This is part 2 of a 5-post series on professional agentic coding for senior engineers.

Agent instruction files are becoming part of the engineering system.

Codex has AGENTS.md.

Claude Code has CLAUDE.md.

GitHub Copilot supports repository instructions such as .github/copilot-instructions.md, path-specific instruction files, and cloud-agent instruction surfaces.

This is good.

It is also a new place to create technical debt.

instructions should be short and operational

The agent does not need a philosophy essay.

It needs the facts that change what it should do in this repository.

Good instruction files include:

  • install commands
  • focused test commands
  • typecheck and lint commands
  • repo layout
  • naming conventions
  • important boundaries
  • dependency rules
  • how to verify work
  • project-specific gotchas
  • PR expectations

Bad instruction files include:

  • stale onboarding docs
  • generic rules like "write clean code"
  • huge architecture histories
  • every preference someone has ever had
  • commands nobody has run in six months

The point is not to make the agent read more.

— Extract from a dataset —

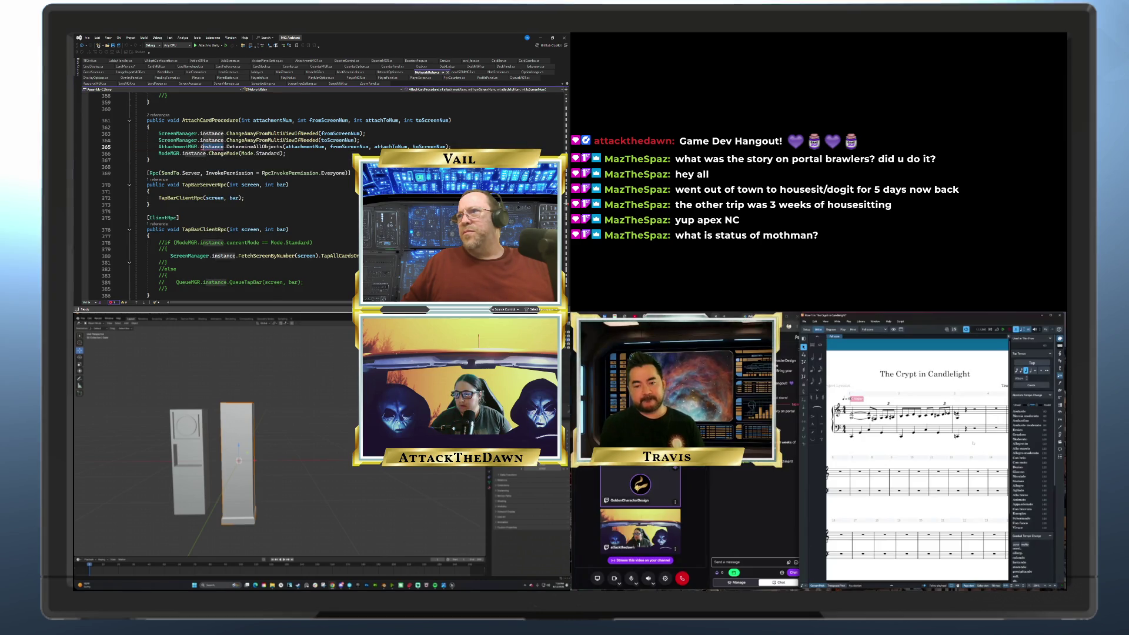
key(BackSpace)
key(BackSpace)
click(158, 146)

The point is to make it read the right things.

a useful AGENTS.md

# AGENTS.md

## Commands

- Install: pnpm install
- Test API: pnpm --filter @app/api test
- Test web: pnpm --filter @app/web test
- Typecheck: pnpm typecheck

## Repo Layout

- apps/api: backend HTTP API
- apps/web: React frontend
- packages/db: migrations and query helpers
- packages/shared: shared types and utilities

## Rules

- Prefer existing patterns over new abstractions.
- Do not add production dependencies without explicit approval.
- For bug fixes, add regression tests when practical.
- Do not edit generated files directly.

## Done Means

- Relevant tests pass.
- Typecheck passes for changed packages.
- Final response lists commands run and checks skipped.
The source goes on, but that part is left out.